### 課題一覧
1. 下のムーミン紹介文の要点を2文で述べてください。
2. 下のムーミン紹介文について、「フィンランドの多才な芸術家、」から「で活躍し、作品を残しました。」までのすべてを一字一句違えずに打ち直してください。

### 提供された抜粋
•••

大好評だった2021年春に続き、ムーミン×グラニフのコラボレーションが秋冬も実現。
アニメなどでもおなじみのムーミンですが、単なるキャラクターではなくて、
絵のひとつひとつにストーリーがあるのをご存知でしたか?
今回は、愛好家としてムーミン公式サイトでもブログを連載するフリーライターの萩原まみさんをお招きして、
コラボアイテムはもちろんのこと、現在公開中の映画『TOVE/トーベ』でも注目を集めている
原作者トーベ・ヤンソンと、ムーミンについても詳しくご紹介します。
フィンランドの多才な芸術家、
トーベ・ヤンソンが生み出したムーミン
世界中、幅広い年代の人々から愛されているムーミン。丸く愛らしい姿に、思わず「ねぇ、ムーミン」と呼び掛けたくなってしまいますが、実は「ムーミン」というのは種族名で、主人公の名前は「ムーミントロール」といいます。カバでも妖精でもなく、フィンランドの作家トーベ・ヤンソンが作り出した“生きもの”なのです。
『小さなトロールと大きな洪水』
1914年、フィンランドの芸術一家に長女として生まれたトーベは、幼い頃から画家を志しました。第2次世界大戦のさなか、辛い現実から逃げるように最初のムーミンの小説『小さなトロールと大きな洪水』を書き始め、1945年に出版。『ムーミン谷の彗星』、『たのしいムーミン一家』と巻を重ねるごとに読者が増えていき、1954年にイギリスの大手夕刊紙でムーミン・コミックスの連載が始まったことから、さらに人気が高まります。トーベは9冊のムーミンの小説とコミックスのほかに、絵本、絵画、壁画、風刺画、大人向けの小説など、さまざまな分野で活躍し、作品を残しました。
『ムーミン谷のなかまたち』
日本でアニメ『ムーミン』が放送されたのは1969年。1978年にはポーランドでパペットアニメが作られ、1990年に再び日本で『楽しいムーミン一家』が始まりました。トーベ自身が監修で関わったこの作品は、世界約60カ国で繰り返し放送されて、大ブームに。最近ではフィンランドとイギリスによる共同制作のCGアニメーション『ムーミン谷のなかまたち』を通じて、また新たなファンを獲得しています。
ムーミンシリーズが国や世代を超えて多くの人々を魅了する理由のひとつは、物語に大勢登場する個性豊かなキャラクターたちの存在。トーベはスウェーデン語系フィンランド人という言語的少数者であり、後半生を共に生きたパートナーは女性でした。多様な生きものたちがお互いの違いを認め合いながら共存するムーミンの物語は、複雑な現代を生きる私たちを癒やすと同時にたくさんのことを教えてくれます。

•••

### データ抜粋
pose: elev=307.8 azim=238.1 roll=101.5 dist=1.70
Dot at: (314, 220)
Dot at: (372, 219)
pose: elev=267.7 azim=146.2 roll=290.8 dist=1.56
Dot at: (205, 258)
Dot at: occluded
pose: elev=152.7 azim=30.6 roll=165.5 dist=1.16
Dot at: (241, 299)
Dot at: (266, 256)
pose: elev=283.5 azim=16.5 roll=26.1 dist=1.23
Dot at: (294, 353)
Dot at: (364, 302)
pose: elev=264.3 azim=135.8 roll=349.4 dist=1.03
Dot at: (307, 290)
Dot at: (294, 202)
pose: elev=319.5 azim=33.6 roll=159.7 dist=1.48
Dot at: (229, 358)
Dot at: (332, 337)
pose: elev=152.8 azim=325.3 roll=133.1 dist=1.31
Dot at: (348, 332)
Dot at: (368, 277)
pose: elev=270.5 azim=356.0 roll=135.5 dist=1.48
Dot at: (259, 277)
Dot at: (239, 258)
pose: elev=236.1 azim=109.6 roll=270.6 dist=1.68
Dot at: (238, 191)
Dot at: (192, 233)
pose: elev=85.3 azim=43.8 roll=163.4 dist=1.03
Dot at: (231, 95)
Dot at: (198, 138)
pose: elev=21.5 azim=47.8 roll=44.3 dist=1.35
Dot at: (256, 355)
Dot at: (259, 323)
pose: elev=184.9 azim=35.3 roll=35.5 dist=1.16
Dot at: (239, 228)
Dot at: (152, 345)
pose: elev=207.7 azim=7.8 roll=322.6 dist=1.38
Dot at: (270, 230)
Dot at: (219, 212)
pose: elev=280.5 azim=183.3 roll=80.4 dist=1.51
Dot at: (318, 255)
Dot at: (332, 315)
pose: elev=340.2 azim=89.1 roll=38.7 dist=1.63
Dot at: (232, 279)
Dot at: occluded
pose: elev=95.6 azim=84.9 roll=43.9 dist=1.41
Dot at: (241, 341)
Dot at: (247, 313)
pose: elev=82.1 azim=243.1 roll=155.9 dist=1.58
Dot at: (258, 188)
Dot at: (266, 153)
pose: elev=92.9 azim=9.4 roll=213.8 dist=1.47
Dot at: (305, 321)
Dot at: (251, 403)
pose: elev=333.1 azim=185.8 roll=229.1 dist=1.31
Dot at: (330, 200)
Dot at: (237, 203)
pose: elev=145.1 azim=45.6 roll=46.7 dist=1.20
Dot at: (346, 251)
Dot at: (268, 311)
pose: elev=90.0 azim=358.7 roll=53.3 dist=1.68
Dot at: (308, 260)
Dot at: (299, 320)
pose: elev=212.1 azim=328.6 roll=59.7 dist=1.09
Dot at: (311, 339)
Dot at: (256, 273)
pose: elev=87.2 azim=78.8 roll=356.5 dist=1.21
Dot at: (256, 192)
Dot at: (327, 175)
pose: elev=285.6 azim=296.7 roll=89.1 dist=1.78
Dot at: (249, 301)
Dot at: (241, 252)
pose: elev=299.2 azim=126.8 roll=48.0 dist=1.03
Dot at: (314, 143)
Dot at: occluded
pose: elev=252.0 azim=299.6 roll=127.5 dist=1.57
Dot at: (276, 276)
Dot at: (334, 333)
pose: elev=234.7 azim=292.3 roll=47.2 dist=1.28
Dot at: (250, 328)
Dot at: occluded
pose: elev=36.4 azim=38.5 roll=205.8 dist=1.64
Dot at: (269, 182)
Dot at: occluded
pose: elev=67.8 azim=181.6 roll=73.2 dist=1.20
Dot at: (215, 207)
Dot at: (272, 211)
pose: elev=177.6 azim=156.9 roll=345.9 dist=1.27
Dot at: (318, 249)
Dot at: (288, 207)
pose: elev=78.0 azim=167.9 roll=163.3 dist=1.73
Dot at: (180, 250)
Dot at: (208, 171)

•••

### 解答
1. ムーミンはフィンランドの芸術家トーベ・ヤンソンが生み出した“生きもの”で、第2次世界大戦中に書き始めた最初の小説が1945年に出版され、コミックスの連載や各国でのアニメ化を通じて世界中に人気が広がりました。個性豊かなキャラクターが互いの違いを認め合いながら共存するムーミンの物語は、国や世代を超えて多くの人々を魅了しています。

2.
フィンランドの多才な芸術家、
トーベ・ヤンソンが生み出したムーミン
世界中、幅広い年代の人々から愛されているムーミン。丸く愛らしい姿に、思わず「ねぇ、ムーミン」と呼び掛けたくなってしまいますが、実は「ムーミン」というのは種族名で、主人公の名前は「ムーミントロール」といいます。カバでも妖精でもなく、フィンランドの作家トーベ・ヤンソンが作り出した“生きもの”なのです。
『小さなトロールと大きな洪水』
1914年、フィンランドの芸術一家に長女として生まれたトーベは、幼い頃から画家を志しました。第2次世界大戦のさなか、辛い現実から逃げるように最初のムーミンの小説『小さなトロールと大きな洪水』を書き始め、1945年に出版。『ムーミン谷の彗星』、『たのしいムーミン一家』と巻を重ねるごとに読者が増えていき、1954年にイギリスの大手夕刊紙でムーミン・コミックスの連載が始まったことから、さらに人気が高まります。トーベは9冊のムーミンの小説とコミックスのほかに、絵本、絵画、壁画、風刺画、大人向けの小説など、さまざまな分野で活躍し、作品を残しました。